Minimising risk from the start

To start its own migration, Sheffield went to market looking for a strategic partner and chose CMS to advise on the best cloud platform and migration strategy.

CMS and Ingram Micro laid out an enterprise architecture and migration plan that would use virtual machines (VMs) to move Sheffield’s heavily customised operations into Azure using related Microsoft platforms spanning business servers, productivity, security, identity management, and more.

An infrastructure audit grouped existing systems into workloads – for example, picking and ERP system workloads – while mapping of extensive technical interdependencies made it clear that the project needed to be a completed as a lift-and-shift migration.

“Given the interconnectivity of these systems, the on-premise warehousing systems and the automation systems, it was clear that it needed to all come across at once,” Gordon explained.
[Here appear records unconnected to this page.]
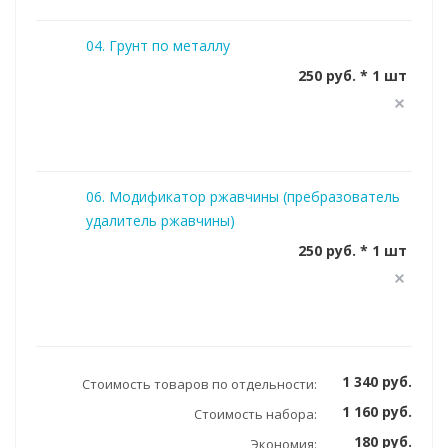
04. Грунт по металлу
250 руб. * 1 шт
06. Модификатор ржавчины (пребразователь
удалитель ржавчины)
250 руб. * 1 шт
1 340 руб.
Стоимость товаров по отдельности:
1 160 руб.
Стоимость набора:
180 руб.
Экономия:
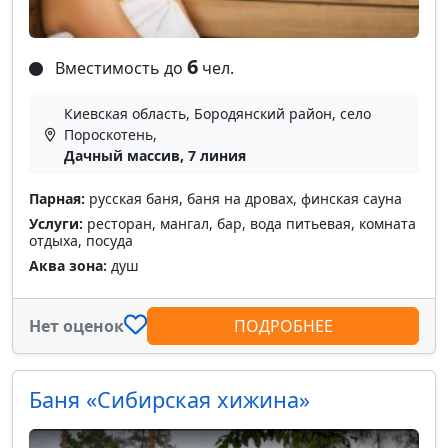
6
Вместимость до
чел.
Киевская область, Бородянский район, село
Пороскотень,
Дачный массив, 7 линия
Парная:
русская баня, баня на дровах, финская сауна
Услуги:
ресторан, мангал, бар, вода питьевая, комната
отдыха, посуда
Аква зона:
душ
Нет оценок
ПОДРОБНЕЕ
Баня «Сибирская хижина»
By developing a ‘run book’ spanning staff education, compliance checks, cloud training programs and other aspects of the move, CMS and Sheffield were able to plan every step of the migration while tapping Ingram Micro’s software licensing expertise to minimise the cost of the new environment.

The fact that Sheffield’s core systems were all based on Microsoft technologies streamlined the migration to Azure, meaning that the move was “just a matter of clicking and deploying [each VM],” Gordon said, “and that only takes 15 to 20 minutes.”

“A lot of it is around making sure everything works once you get into that environment,” he added. “It’s lift and shift, but we’re manipulating the environment as well – so we need to make sure that communication continues to work across all the different systems.”

CMS and Sheffield teams spent three months working in an isolated cloud instance to ensure the new environment supported Sheffield’s industrial equipment in the same way as it did in the past.

“It was good to be able to isolate and have run tests,” Gordon said, “so that we were really confident about the solution when we pushed the button.”

After a smooth migration, operational costs soon dropped by 30% compared to Sheffield’s previous environment, with reviews of licensing instances and system utilisation helping lower costs and the choice of short term, long term, or pay as you go cloud payment options improving visibility of operational costs.

“Once everybody is comfortable with the amount of resources needed for the environment to run,” Gordon said, “we can lock it in for three years – and then they really see the cost savings from there."